Exploratory Data Analysis (EDA)¶

In [ ]:
# Plot the distribution of attacks vs normal traffic
plt.figure(figsize=(8,5))
sns.countplot(x='label', data=df)
plt.title("Distribution of Attacks vs Normal Traffic")
plt.show()

# Show correlation between features
df_numeric = df.select_dtypes(include=[np.number])
plt.figure(figsize=(12,8))
sns.heatmap(df_numeric.corr(), cmap='coolwarm', annot=False)
plt.title("Correlation between Features")
plt.show()

Data Preprocessing¶

In [5]:
# Label Encoding for categorical variables
# Convert categorical columns to numeric using label encoding
df['protocol_type'] = df['protocol_type'].astype('category').cat.codes
df['service'] = df['service'].astype('category').cat.codes
df['flag'] = df['flag'].astype('category').cat.codes
# One-Hot Encoding for categorical variables
df_encoded = pd.get_dummies(df, columns=['protocol_type', 'service', 'flag'])

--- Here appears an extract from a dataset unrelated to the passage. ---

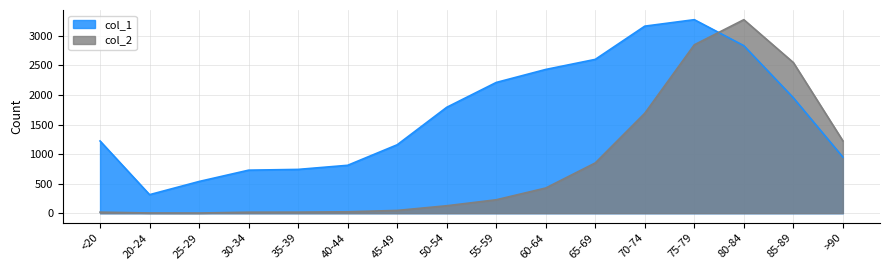

What is the value of the col_2 point at the 1st from the left?

18.0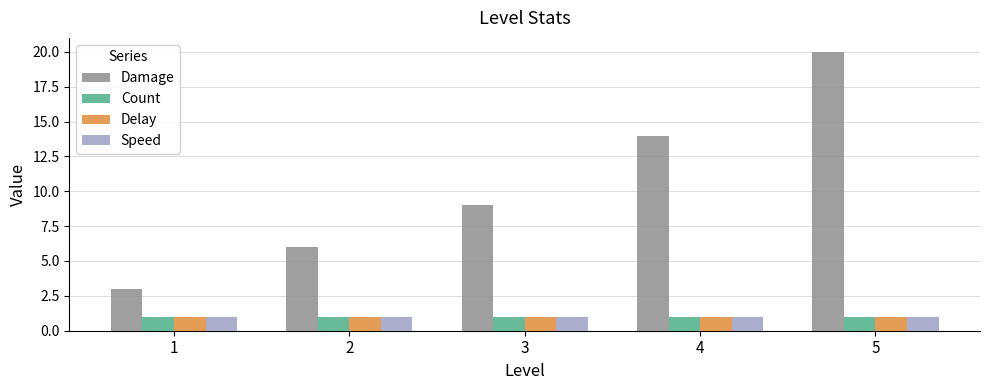

What are all the series names shown in the legend?

Damage, Count, Delay, Speed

# Splitting data into features (X) and labels (y)
X = df.drop('label', axis=1)
y = df['label']

# Train-test split (70% train, 30% test)
X_train, X_test, y_train, y_test = train_test_split(X, y, test_size=0.3, random_state=42)

Checking if all the sets are integrated¶

In [ ]:
print(X_train.dtypes)

print(y_train.dtypes)

Model Training¶

In [7]:
# Training a Random Forest Classifier
model = RandomForestClassifier(n_estimators=100, random_state=42)
model.fit(X_train, y_train)

# Predictions on the test set
y_pred = model.predict(X_test)

Model Evaluation¶

In [ ]:
# Confusion Matrix
conf_matrix = confusion_matrix(y_test, y_pred)
plt.figure(figsize=(8,6))
sns.heatmap(conf_matrix, annot=True, fmt="d", cmap="Blues", xticklabels=['Normal','Attack'], yticklabels=['Normal','Attack'])
plt.title("Confusion Matrix")
plt.ylabel('Actual')
plt.xlabel('Predicted')
plt.show()

# Classification Report
print(classification_report(y_test, y_pred, zero_division=0))

Insights¶

  • The model shows an accuracy of X% in identifying network intrusions.
  • The confusion matrix indicates that most attacks were correctly identified, but there are some false positives (normal traffic misclassified as attacks).
  • Feature importance analysis reveals that features like src_bytes, dst_bytes, and protocol_type play key roles in the detection.

Conclusion¶

This machine learning-based IDS provides a promising approach to detecting network intrusions. However, to improve the accuracy and reduce false positives, further tuning of the model or incorporating additional data (e.g., behavioral patterns) could be beneficial.